- READING TEXT -
Thread: a proposal for a new functionality: "SELECT * [EXCEPT col1 [,col2]]

a proposal for a new functionality: "SELECT * [EXCEPT col1 [,col2]]

From
Stanislav Motyčka
Date:
Hello,

Sometimes (for tables with many columns) it would be better and easier to write "SELECT" statement with clause "EXCEPT":
"SELECT * [EXCEPT col1 [,col2]] FROM ..."

It's easier to write "except" one or two columns from all (*) as to write names of all columns besides one or two.
What do you thin about it?

Best regards
Stano Motycka

Re: a proposal for a new functionality: "SELECT * [EXCEPT col1 [,col2]]

From
Josef Šimánek
Date:

út 25. 2. 2020 v 11:18 odesílatel Stanislav Motyčka <stanislav.motycka@gmail.com> napsal:
Hello,

Sometimes (for tables with many columns) it would be better and easier to write "SELECT" statement with clause "EXCEPT":
"SELECT * [EXCEPT col1 [,col2]] FROM ..."

- TASKS TO CARRY OUT -
[A] According to the thread, for what kind of tables would the proposed clause make writing a SELECT statement easier?
[B] Translate this sentence from the thread into Spanish: "Sometimes (for tables with many columns) it would be better and easier to write "SELECT" statement with clause "EXCEPT":"
[C] From the thread, extract the passage between "Thread: a proposal" and "thin about it?", inclusive.

- EXCERPTED DATA -
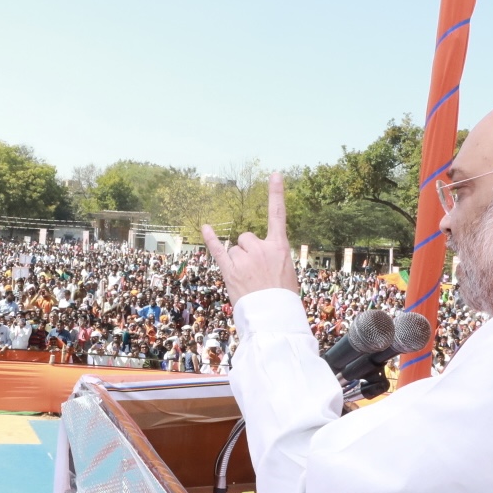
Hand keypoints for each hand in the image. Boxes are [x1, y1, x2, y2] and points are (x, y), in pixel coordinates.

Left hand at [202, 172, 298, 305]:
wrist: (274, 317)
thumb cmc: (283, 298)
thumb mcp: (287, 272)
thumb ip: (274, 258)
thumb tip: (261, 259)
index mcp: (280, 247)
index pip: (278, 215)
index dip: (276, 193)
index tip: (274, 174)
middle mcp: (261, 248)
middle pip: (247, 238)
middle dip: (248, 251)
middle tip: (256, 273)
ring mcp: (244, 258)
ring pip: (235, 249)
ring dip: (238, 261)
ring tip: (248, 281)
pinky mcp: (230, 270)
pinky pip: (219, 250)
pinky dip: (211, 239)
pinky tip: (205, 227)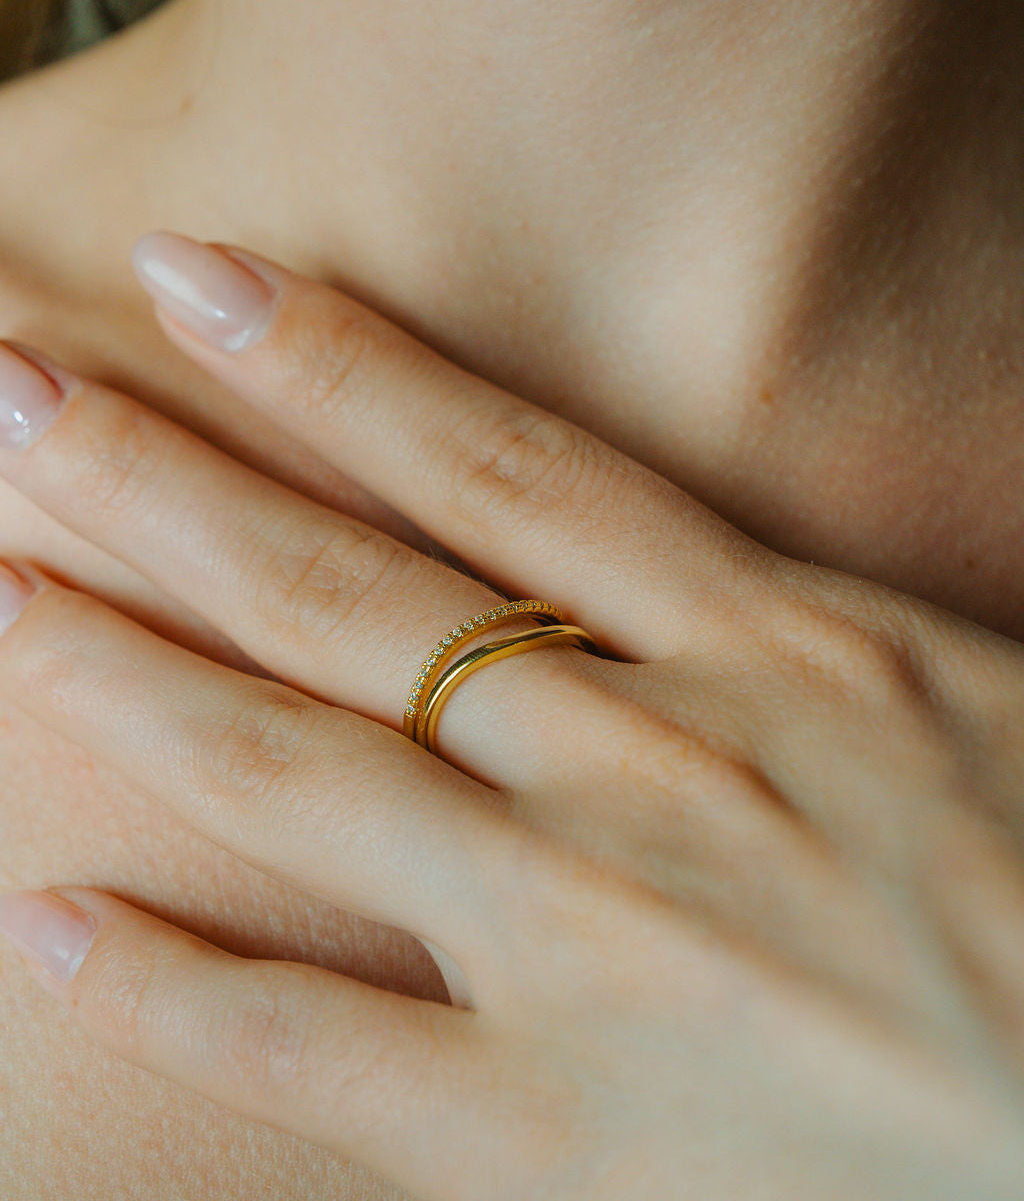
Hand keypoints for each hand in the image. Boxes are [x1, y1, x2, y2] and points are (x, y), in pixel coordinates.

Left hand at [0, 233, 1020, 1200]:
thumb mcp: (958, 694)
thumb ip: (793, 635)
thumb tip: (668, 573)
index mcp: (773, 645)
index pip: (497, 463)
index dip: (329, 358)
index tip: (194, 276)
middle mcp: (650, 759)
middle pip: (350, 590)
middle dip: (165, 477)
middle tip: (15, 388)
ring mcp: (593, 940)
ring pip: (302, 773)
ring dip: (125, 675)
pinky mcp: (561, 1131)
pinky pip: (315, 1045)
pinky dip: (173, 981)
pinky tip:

- ANSWERS BY ITEM NUMBER -
[A] Tables with many columns.

[B] A veces (para tablas con muchas columnas) sería mejor y más fácil escribir la sentencia "SELECT" con la cláusula "EXCEPT":

[C]
Thread: a proposal for a new functionality: "SELECT * [EXCEPT col1 [,col2]]

a proposal for a new functionality: "SELECT * [EXCEPT col1 [,col2]]

From
Stanislav Motyčka
Date:
Hello,

Sometimes (for tables with many columns) it would be better and easier to write "SELECT" statement with clause "EXCEPT":
"SELECT * [EXCEPT col1 [,col2]] FROM ..."

It's easier to write "except" one or two columns from all (*) as to write names of all columns besides one or two.
What do you thin about it?